PM Modi reviews oil, gas production profile of ONGC, OIL

Prime Minister Narendra Modi reviewed the oil and gas production profile of state-owned ONGC and OIL over the near to medium term to assess how his target to cut oil imports by 10 per cent would be met.

By :  migrator
Update: 2018-10-12 12:40 GMT
PM Narendra Modi

New Delhi

Sources with direct knowledge of the meeting said Oil and Natural Gas Corp (ONGC) Chairman and Managing Director Shashi Shanker and Oil India Ltd (OIL) Chairman and Managing Director Utpal Bora gave projections of oil and gas production of their respective companies over the next five-year period.

Oil Minister Dharmendra Pradhan and Petroleum Secretary M M Kutty were also present at the meeting, they said.

Modi had in March 2015 called for bringing down India's import dependence on oil and gas to 67 per cent of its requirement by 2022.

He had used 77 per cent oil import dependence in the fiscal year 2013-14 (ending March 31, 2014) as the reference to call for reducing import dependence to 67 per cent by 2022.
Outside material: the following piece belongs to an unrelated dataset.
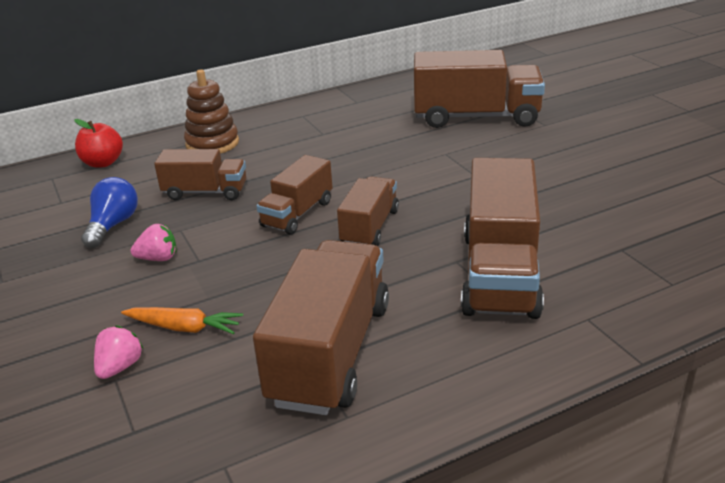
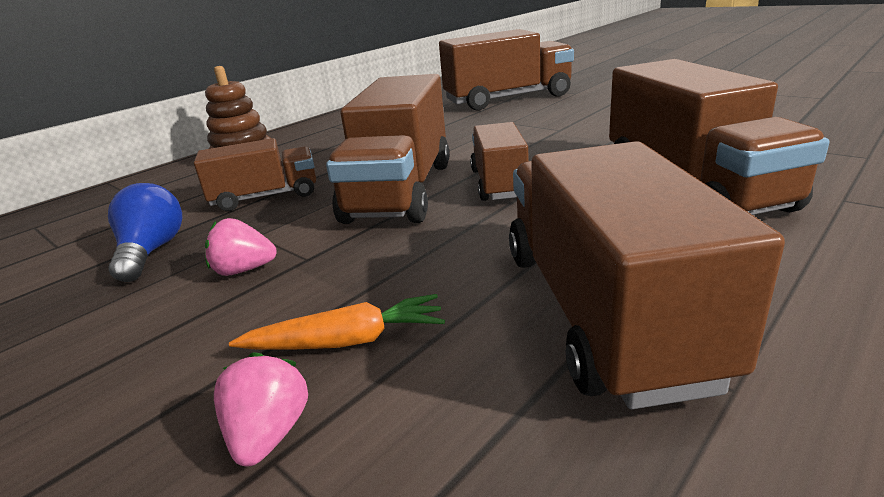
camera: 20 degrees left, 5 degrees down
(103, 163) = (106, 200): red apple -> none
(158, 258) = (244, 270): pink strawberry -> pink strawberry turned 150 degrees counterclockwise
(297, 214) = (400, 191): brown truck -> brown truck, size x1.73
Import dependence has, however, increased since then. India's oil import dependence rose to 81.7 per cent in 2016-17 and further to 82.8 per cent in 2017-18. During the April-August period of current 2018-19 fiscal, it has gone up further to 83.2 per cent, according to the Oil Ministry's Petroleum Planning and Analysis Cell (PPAC).

Sources said while crude oil production was projected to rise by a modest level, natural gas output was projected to jump from 24 billion cubic metres per day to 42 bcm.
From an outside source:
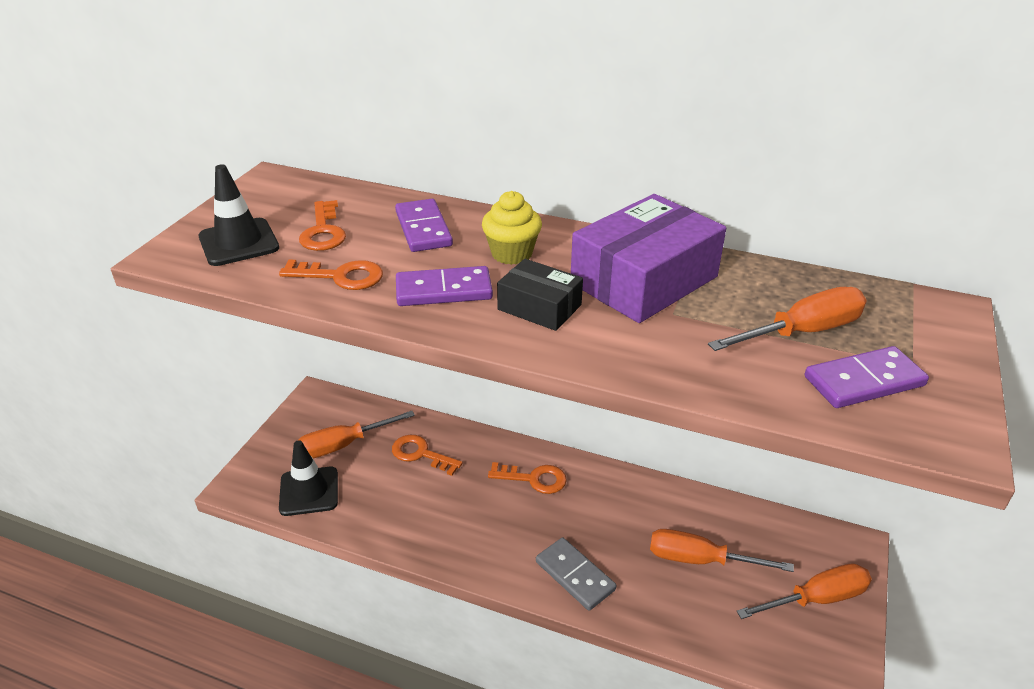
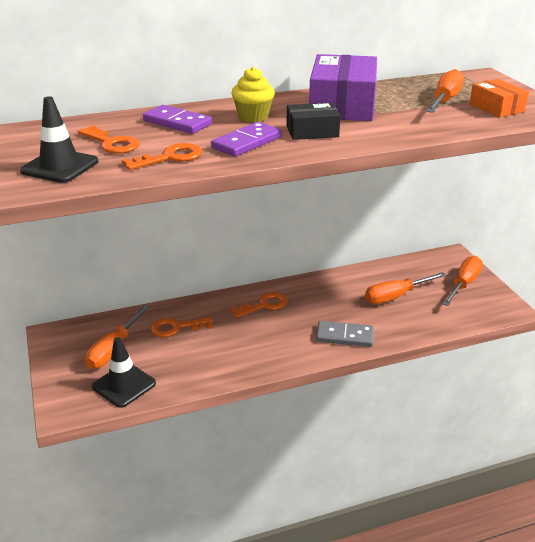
camera: 40 degrees left, 5 degrees down
(864, 381) = (496, 108): purple domino -> orange box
This was primarily because of ONGC's KG basin gas fields coming into production.

Sources said the government wanted domestic output to be raised and imported oil supplemented by the use of biofuels like ethanol extracted from sugarcane juice.
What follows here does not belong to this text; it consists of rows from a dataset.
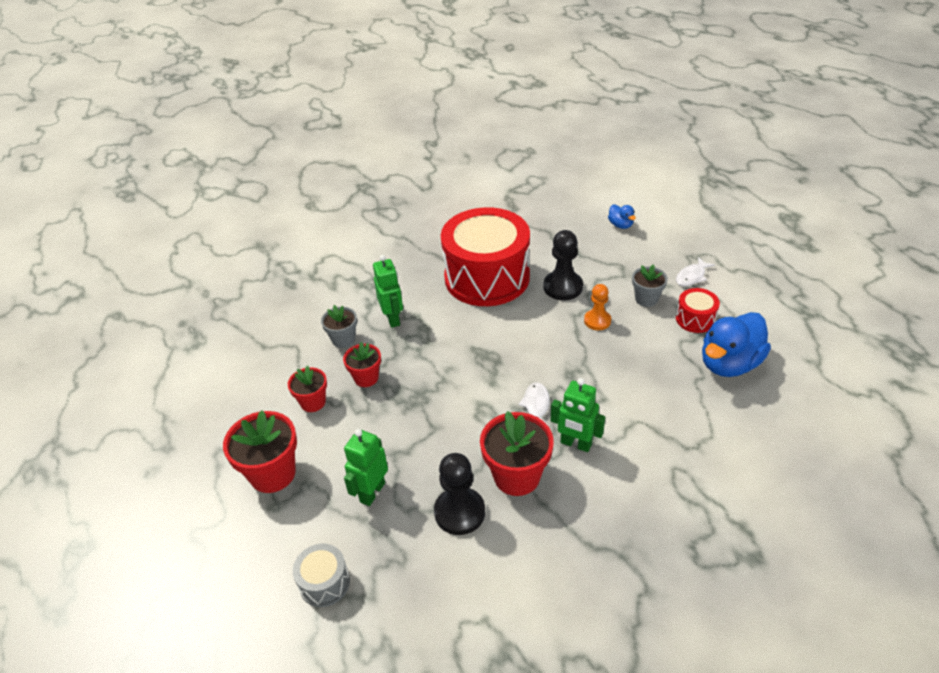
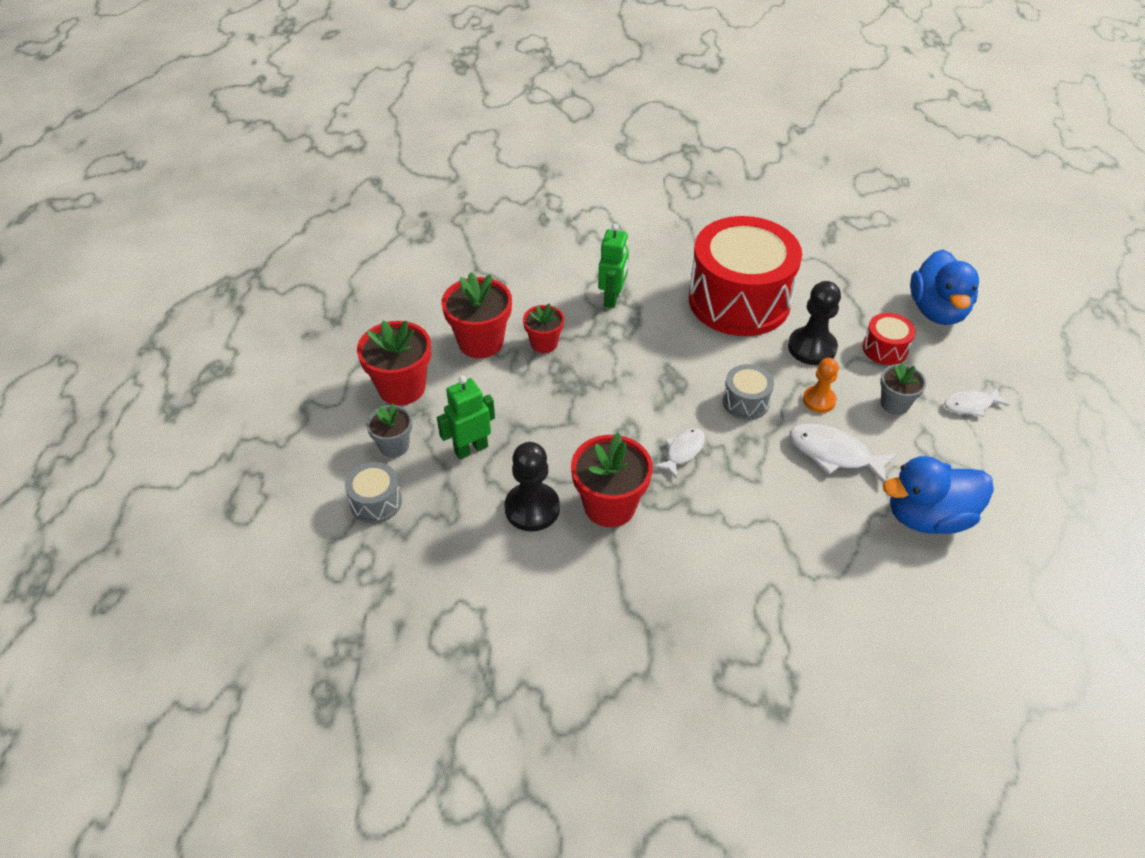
camera: 30 degrees right, 5 degrees up
(313, 402) = (480, 342): red flower pot -> red flower pot, size x1.67
(343, 339) = (551, 297): grey flower pot -> grey flower pot (394, 446)
(550, 347) = (745, 402): none -> grey drum
(575, 444) = (691, 508): green robot -> none
(620, 225) = (937, 310): blue duck -> blue duck, size x2.13
(637, 352) = (834, 454): none -> white fish
(695, 319) = (932, 452): red drum -> red drum (885, 349)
India's crude oil fell from 36 million tonnes in 2016-17 to 35.7 million tonnes in 2017-18.

Speaking at the 'Urja Sangam' conference in March 2015, the Prime Minister had said if imports, which accounted for a staggering 77 per cent of demand at the time, are cut by 10 per cent by 2022, the country can look to halving it by 2030.

At the meeting, it was highlighted that the government has tweaked the exploration policy regime to offer more flexibility to investors. Exploration companies can now legally exploit unconventional hydrocarbon resources like shale and coal bed methane from fields allotted for harnessing traditional oil and gas.

These measures will result in increased oil and gas production but it will take few years for that to happen, sources said.

ONGC is investing USD 5.07 billion in bringing to production a cluster of discoveries in Bay of Bengal block KG-DWN-98/2 or KG-D5. First gas is expected by December 2019 and oil by March 2021.

The firm is targeting a peak oil output of 77,305 barrels per day (3.8 million tonnes per annum) within two years of the start of production. Gas output is slated to peak to 16.56 million standard cubic metres per day by 2022.